Don’t rush to ink 5G deal: Public interest must not be sacrificed in DNB’s shareholder agreement

I REFER to a Channels News Asia (CNA) report on Nov 30 entitled “Malaysia’s Telcos Set to agree ‘Compromise’ Deal with Government, Ending Face-Off over A Second 5G Operator”.

I take note that this report did not attempt to source any response from any official government sources and that the information from this report was almost exclusively taken from sources from the telco industry.

I also take note that the report referenced the cases in other countries where the roll-out of the single wholesale network (SWN) model was “best by roll-out delays and low mobile broadband penetration”.

There was not mention of the excellent record of DNB to rollout 5G in Malaysia via Ericsson, the main 5G network equipment provider which has catapulted Malaysia to a top three global ranking position in terms of 5G speeds and increased 4G speeds as traffic is being offloaded to the 5G network, according to Ookla.

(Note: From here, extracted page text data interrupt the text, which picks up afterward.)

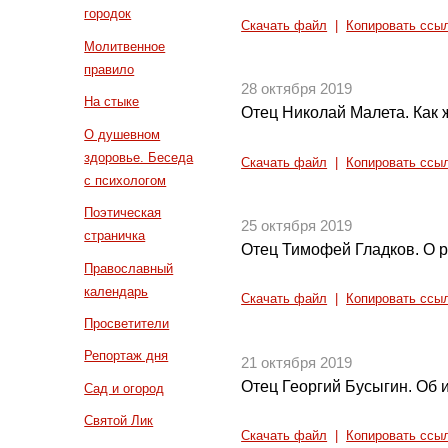
городок
Скачать файл
|
Копировать ссы
Молитвенное
правило
28 октября 2019
На стыке
Отец Николай Малета. Как 
О душевном
здоровье. Беседа
Скачать файл
|
Копировать ссы
с психологом
Поэтическая
25 октября 2019
страничка
Отец Тимофей Гладков. О 
Православный
календарь
Скачать файл
|
Копировать ссы
Просветители
Репортаж дня
21 октября 2019
Отец Георгий Бусыгин. Об
Сад и огород
Святой Лик
Скачать файл
|
Копировать ссы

(Editor’s Note: Ookla is the global leader in fixed broadband and mobile network testing applications, data and analysis.)

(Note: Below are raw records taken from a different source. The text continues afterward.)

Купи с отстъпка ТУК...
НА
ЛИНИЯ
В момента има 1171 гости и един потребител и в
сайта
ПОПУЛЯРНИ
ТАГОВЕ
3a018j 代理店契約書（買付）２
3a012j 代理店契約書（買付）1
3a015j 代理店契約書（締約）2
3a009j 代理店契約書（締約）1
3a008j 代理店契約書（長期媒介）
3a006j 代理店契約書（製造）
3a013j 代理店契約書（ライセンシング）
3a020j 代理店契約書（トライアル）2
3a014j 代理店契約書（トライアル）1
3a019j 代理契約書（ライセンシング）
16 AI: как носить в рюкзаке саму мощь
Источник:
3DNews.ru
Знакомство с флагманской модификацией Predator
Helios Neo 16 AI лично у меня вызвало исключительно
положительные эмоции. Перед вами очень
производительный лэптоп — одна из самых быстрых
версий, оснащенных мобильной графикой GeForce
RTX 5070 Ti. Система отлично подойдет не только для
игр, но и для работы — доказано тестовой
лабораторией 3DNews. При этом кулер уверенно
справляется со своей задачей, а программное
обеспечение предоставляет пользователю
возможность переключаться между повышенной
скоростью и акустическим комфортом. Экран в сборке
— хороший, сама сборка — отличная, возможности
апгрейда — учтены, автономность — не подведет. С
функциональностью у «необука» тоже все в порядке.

In signing any shareholder agreement with the telcos on the ownership of Digital Nasional Bhd (DNB), the Communications and Digital Ministry and the Finance Ministry (MOF) which is the 100% owner of DNB must take into account of the following four items as a way to protect public interest:

Dr Ong Kian Ming
  • Golden share

The government must hold on to its “golden” share in DNB which allows it to make crucial decisions on certain issues involving DNB such as decisions to change the share ownership structure or to sell DNB to another party or set of parties.

This is to ensure that the assets and structure of DNB are protected and not sold to other private sector entities so as to prevent profiteering by telcos who will become DNB shareholders.

  • Government holds veto power

The government must be able to appoint the DNB chairman and must have veto power over the appointment of the CEO.

At a time when there has been so much uncertainty over the direction and survival of DNB as an entity, these powers are necessary in order to ensure the ability of DNB to survive as a going concern and not utilised by the telcos for their own private interests.

Without these powers, the telcos (or a group of telcos with a majority stake in DNB) may appoint a chairman and CEO who may change the terms of the Reference Access Offer (RAO) to decrease the telcos payments to DNB which may further jeopardise the maintenance and further enhancement of the 5G network.

  • Control over 5G assets disposal

There must be strict controls over the allocation and possible disposal of 5G assets currently owned by DNB. This is so that the telcos cannot re-allocate the existing 5G infrastructure to benefit their own network rather than to allow DNB to focus on maximising the operational efficiency of the ENTIRE 5G network.

  • Proper due diligence

Finally, there should be proper due diligence and a detailed business plan for evaluation by the Malaysian Communications and Multimedia Commission (MCMC) as provided under the Communications and Multimedia Act 1998 on a possible second network, including the financing and rollout plans AND the impacts on the existing 5G network, including any financial implications to the MOF via its exposure to DNB.

There should not be a rush to sign the shareholder agreement for DNB if the government’s and the public’s interest cannot be guaranteed as per the points mentioned above.

My fear is that without proper safeguards, we will surely move to a situation where government oversight and public interest in DNB’s single wholesale network (SWN) is replaced by a private duopoly control over the 5G network where shareholder returns are prioritised above all else and public interest is de-prioritised. – Dec 1, 2023


Dr Ong Kian Ming was the former DAP Bangi MP and ex-Deputy Minister of International Trade and Industry (MITI).

The views expressed are solely of the author and do not necessarily reflect those of Focus Malaysia.